I don't know whether you can somewhere hear me or get this message somehow. I truly wish that you do.
First of all, we love you, I love you. We love you so so much, all of us. And we miss you terribly, I do believe more than you could ever imagine. Certainly more than I could imagine to ever miss someone. We try to find answers to our questions of why you did this. We make up explanations knowing you would probably counter most of them with your logic.
It is hard for me to try to understand how you felt, even when so many people try to describe this state. Why did you not really seek treatment? Why did you not give your life a chance? Why did you not let me know how dark it was inside you? I know you made attempts, and I am so sorry I did not understand you. I am so truly sorry. I wish I could turn back time. Would you have done it anyway? Or could I have saved your life? Those questions are coming back again and again.
Sometimes, though, it is as if you are just gone for a holiday. I could not bring myself to delete your phone number in my mobile. Maybe you will call me again some day? Oh how I would long for that.
I know that sometimes you were bitter and full of revenge for this world. I hope that you feel different now, that you can feel all the love that I and all of our family always wanted to give you and have you feel. I truly hope that you did not do this only to show us something. This thought scares me. If you had to do this I hope you had to do it because you could not see any other way, even though I am sure there was one. I wish you could tell me what you felt when you had pulled that trigger, this millisecond in between. Did you wish you had not done it? Were you happy that it was all over, all your pain?

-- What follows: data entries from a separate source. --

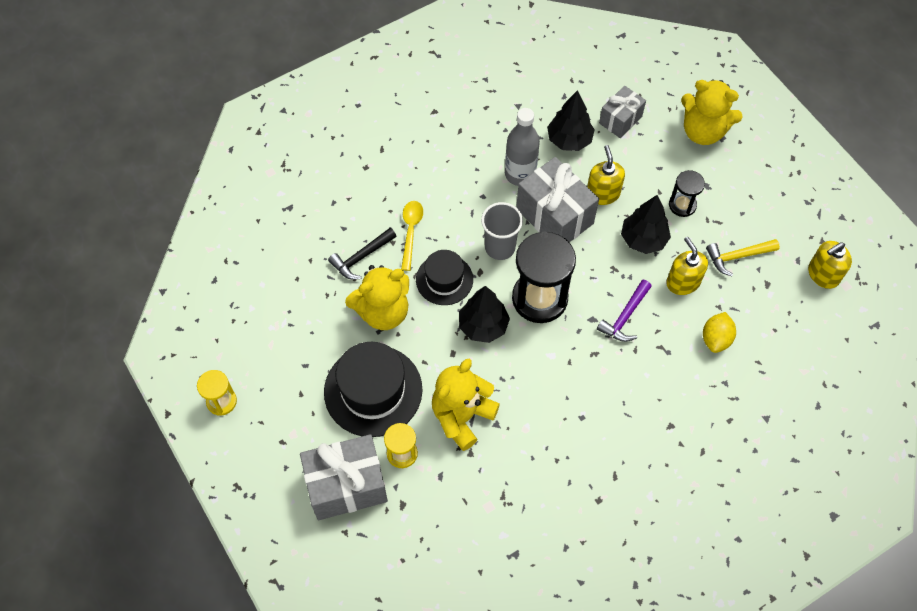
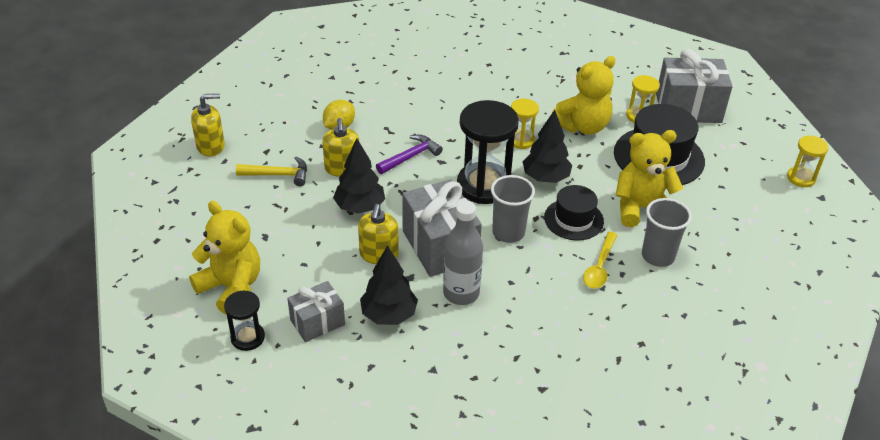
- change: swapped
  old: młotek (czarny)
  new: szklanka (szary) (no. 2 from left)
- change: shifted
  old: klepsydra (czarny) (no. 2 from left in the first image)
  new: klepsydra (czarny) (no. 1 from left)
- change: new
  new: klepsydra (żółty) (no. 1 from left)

Alexander, I hope you feel better now. I hope that this helped at least one of us. I don’t know how you could do this. Would you have done it even if you had not had access to the weapons? Where did we not hear you, how could I have truly helped you? Could I have done something else? Oh I have so many things I want to ask you, I want to understand. I wish I could get answers, honest answers.
One thing I know though and am so sorry that I did not tell you often enough: I love you, my dear, dear Alexander, my dear brother. I love you!